I conjecture that these three properties, if implemented correctly, are sufficient to disincentivize both large-scale attacks (i.e. the NSA wants to put a vulnerability in everyone's copy of Tor) and localized targeted attacks (i.e. the NSA wants to compromise a single user's software download to take control of their system).
Having just two of these properties is not enough:
-
Without Reproducible Builds:
Without Reproducible Builds, the software developer can be compromised and backdoors can be inserted into binaries prior to signing. With the binary distributed widely and in the public record, detection is still a risk for the attacker, but only if lots of people are looking very closely. With reproducible builds, detection becomes immediate by comparing the build-verified source code to the previous version.
-
Without Userbase Consistency Verification:
Without Userbase Consistency Verification, localized targeted attacks are much easier. This is especially true when the software developers themselves are malicious (or controlled by the NSA), and they want to serve backdoored copies to some users, but clean copies to most users.
-
Cryptographic Signatures:
Without this property, there's a window of opportunity for an attack to happen between the time when a new version of the software is released and when it becomes widely publicized and the Userbase Consistency Verification becomes effective. Any Userbase Consistency Verification system would probably depend on signatures simply in order to know who is authorized to release the next version of the software.
The Future
With these three properties in mind, can we build a secure code delivery system?
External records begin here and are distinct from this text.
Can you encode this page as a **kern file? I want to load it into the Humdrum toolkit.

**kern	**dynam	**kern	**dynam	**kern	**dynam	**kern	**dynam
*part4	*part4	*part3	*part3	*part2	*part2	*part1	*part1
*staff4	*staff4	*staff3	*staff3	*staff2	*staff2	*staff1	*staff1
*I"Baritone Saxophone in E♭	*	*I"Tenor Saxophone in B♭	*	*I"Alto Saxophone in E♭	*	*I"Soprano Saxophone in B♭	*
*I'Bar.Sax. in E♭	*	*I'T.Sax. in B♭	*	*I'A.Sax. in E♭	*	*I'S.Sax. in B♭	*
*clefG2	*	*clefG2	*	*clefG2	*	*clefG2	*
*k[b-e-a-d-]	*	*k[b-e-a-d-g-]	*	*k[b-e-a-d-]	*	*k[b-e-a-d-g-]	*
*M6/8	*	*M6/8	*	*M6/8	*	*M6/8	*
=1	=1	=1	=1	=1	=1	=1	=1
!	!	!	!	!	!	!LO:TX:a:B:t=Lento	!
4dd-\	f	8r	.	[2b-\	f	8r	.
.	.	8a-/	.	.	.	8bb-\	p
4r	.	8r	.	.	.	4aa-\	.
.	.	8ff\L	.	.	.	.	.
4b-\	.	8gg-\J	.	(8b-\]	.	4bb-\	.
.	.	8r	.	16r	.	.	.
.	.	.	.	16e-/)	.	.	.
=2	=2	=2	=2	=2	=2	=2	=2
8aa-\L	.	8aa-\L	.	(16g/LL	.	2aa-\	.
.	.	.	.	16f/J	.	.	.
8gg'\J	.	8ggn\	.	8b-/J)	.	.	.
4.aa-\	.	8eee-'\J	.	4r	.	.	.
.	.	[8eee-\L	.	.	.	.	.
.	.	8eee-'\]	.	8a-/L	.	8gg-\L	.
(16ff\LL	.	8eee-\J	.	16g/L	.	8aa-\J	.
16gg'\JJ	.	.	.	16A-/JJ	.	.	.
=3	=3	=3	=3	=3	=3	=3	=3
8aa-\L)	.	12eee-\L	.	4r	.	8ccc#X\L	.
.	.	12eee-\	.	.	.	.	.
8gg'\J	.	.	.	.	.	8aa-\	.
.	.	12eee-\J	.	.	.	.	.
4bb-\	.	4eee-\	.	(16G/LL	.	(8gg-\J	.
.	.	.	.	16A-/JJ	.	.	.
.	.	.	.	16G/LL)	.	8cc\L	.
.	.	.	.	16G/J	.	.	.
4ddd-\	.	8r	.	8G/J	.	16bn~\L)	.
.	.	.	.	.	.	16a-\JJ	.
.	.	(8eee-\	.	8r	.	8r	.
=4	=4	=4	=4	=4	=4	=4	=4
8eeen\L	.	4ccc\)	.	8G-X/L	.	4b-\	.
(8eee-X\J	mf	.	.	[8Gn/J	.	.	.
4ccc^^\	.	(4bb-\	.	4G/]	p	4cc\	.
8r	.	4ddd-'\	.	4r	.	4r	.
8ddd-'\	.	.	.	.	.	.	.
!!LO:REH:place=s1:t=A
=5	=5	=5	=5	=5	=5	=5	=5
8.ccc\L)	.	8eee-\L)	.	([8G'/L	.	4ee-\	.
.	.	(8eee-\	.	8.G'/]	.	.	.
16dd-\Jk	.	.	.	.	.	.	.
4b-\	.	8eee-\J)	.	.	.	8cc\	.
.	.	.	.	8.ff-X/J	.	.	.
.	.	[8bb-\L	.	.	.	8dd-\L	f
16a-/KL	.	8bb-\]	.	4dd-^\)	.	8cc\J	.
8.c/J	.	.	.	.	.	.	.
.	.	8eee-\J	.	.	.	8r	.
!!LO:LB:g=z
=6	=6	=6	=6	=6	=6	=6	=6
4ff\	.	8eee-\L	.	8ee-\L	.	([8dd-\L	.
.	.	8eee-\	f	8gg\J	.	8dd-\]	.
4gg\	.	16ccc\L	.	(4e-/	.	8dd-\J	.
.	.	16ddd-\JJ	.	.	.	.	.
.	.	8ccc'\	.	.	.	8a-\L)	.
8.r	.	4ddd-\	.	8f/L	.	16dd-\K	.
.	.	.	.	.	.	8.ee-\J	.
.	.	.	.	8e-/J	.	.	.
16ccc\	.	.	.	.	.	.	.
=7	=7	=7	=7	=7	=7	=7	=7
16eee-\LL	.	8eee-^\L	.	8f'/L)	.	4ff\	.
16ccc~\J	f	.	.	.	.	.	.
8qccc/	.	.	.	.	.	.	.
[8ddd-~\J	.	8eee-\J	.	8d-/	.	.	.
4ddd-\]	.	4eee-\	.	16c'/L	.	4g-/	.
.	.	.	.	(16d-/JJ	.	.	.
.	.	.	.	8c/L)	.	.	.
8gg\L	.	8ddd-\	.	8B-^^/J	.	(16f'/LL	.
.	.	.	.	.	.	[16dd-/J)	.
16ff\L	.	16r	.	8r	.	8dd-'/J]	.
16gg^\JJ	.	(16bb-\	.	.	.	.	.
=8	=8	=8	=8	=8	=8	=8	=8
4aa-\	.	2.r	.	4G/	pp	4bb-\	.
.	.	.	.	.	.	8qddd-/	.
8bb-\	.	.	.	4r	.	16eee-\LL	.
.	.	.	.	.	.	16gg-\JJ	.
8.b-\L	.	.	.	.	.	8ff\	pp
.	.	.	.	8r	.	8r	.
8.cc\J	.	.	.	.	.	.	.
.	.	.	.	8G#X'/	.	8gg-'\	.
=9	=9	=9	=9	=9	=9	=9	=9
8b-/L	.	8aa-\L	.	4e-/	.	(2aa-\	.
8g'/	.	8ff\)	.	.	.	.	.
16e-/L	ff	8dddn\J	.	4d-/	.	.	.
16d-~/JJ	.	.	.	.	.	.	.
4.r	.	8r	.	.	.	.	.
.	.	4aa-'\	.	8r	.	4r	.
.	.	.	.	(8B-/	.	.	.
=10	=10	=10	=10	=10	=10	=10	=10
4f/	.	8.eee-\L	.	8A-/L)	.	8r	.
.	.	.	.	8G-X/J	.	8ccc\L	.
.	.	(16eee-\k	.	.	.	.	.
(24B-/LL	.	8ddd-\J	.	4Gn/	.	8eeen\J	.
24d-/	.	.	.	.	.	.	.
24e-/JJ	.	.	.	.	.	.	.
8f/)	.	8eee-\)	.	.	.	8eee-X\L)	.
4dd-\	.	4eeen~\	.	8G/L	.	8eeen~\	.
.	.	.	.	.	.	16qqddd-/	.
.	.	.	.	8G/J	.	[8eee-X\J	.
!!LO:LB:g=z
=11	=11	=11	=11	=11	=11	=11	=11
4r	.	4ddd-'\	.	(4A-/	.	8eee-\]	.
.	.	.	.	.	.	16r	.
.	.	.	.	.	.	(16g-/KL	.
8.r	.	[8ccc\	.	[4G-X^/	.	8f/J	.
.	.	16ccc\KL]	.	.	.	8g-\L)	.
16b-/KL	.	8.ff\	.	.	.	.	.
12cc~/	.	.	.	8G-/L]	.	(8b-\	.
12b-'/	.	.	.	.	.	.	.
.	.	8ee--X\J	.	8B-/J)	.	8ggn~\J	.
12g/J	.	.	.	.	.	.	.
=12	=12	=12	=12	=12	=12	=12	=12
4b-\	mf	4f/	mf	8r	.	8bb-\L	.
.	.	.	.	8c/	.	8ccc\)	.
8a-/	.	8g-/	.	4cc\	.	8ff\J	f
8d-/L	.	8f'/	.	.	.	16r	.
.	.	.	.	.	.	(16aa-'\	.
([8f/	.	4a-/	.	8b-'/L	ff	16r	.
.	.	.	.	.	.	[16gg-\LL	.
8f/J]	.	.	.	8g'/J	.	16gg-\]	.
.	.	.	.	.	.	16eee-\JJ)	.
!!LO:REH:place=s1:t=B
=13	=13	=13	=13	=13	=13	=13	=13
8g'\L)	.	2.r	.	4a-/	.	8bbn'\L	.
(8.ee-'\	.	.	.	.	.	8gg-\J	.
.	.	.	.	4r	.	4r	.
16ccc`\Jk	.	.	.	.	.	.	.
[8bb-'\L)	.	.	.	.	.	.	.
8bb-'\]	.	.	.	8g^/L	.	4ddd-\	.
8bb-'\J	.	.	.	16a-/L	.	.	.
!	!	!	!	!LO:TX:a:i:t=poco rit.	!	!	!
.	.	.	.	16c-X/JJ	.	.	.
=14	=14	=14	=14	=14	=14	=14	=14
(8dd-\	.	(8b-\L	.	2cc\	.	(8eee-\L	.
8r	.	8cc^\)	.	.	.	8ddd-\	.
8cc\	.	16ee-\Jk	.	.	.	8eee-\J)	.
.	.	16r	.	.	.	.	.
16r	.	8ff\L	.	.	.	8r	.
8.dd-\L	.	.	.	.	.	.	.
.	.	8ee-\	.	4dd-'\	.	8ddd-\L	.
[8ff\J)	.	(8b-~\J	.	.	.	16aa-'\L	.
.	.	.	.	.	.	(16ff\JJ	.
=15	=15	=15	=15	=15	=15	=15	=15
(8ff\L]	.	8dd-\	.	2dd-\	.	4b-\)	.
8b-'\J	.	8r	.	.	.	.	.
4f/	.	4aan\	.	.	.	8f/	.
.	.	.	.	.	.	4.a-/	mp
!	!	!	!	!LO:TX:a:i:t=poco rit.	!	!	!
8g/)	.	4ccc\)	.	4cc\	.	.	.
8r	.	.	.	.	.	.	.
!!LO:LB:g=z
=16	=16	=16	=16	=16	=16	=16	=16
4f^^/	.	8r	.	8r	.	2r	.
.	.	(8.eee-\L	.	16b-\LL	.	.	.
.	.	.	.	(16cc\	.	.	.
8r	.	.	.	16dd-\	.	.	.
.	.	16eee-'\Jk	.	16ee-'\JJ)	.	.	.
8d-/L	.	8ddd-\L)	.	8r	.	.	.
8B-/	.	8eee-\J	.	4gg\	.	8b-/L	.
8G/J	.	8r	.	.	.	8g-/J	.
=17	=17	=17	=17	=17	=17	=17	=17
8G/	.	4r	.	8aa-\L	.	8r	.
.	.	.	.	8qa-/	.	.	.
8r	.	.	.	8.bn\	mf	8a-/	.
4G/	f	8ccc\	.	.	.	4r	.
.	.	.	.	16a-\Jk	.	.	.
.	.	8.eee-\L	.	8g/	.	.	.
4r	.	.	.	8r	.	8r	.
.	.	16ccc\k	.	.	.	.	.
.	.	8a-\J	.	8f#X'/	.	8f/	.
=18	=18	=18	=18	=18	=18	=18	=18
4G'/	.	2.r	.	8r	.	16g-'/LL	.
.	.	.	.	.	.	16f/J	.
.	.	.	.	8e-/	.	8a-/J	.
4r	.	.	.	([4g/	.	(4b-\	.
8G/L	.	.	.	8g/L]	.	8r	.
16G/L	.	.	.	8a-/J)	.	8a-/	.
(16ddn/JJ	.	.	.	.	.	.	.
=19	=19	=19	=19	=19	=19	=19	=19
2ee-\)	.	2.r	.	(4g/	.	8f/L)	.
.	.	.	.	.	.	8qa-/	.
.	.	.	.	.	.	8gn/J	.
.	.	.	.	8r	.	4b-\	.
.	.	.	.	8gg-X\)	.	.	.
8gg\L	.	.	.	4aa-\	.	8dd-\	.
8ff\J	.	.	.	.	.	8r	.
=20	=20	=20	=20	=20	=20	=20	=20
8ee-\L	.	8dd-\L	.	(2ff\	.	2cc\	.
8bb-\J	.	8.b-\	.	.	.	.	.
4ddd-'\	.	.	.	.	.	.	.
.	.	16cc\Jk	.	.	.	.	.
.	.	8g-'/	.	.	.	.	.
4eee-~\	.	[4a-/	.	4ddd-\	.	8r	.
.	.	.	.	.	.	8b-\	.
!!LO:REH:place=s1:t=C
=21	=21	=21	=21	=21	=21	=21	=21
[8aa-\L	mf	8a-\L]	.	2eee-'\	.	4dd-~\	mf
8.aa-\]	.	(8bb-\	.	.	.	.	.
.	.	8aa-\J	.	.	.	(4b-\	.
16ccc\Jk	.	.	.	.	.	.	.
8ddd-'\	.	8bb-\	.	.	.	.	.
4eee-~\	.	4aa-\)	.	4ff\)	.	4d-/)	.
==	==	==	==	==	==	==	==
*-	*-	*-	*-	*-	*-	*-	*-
Cryptographic signatures are already available for most popular software. The Gitian project is making progress on Reproducible Builds and supports a limited kind of Userbase Consistency Verification. The Bitcoin cryptocurrency, being a decentralized append-only record, is evidence that full-scale Userbase Consistency Verification is possible, but can we make something reliable and easy to use for software? Perhaps it could work the way Perspectives or Convergence do for the SSL Certificate Authority system.
Can we build a secure code delivery system for the web, too? If we had a one built into our browsers, security would be a whole lot better. There would be no more compromised websites serving malware, and we could finally bring usable crypto, like LastPass, Cryptocat, miniLock, and GlobaLeaks to the masses.
I'm convinced that code delivery is the biggest challenge, with the most practical consequences, that we're facing today. Let's give it the attention it deserves. With these three principles, we can see a way forward.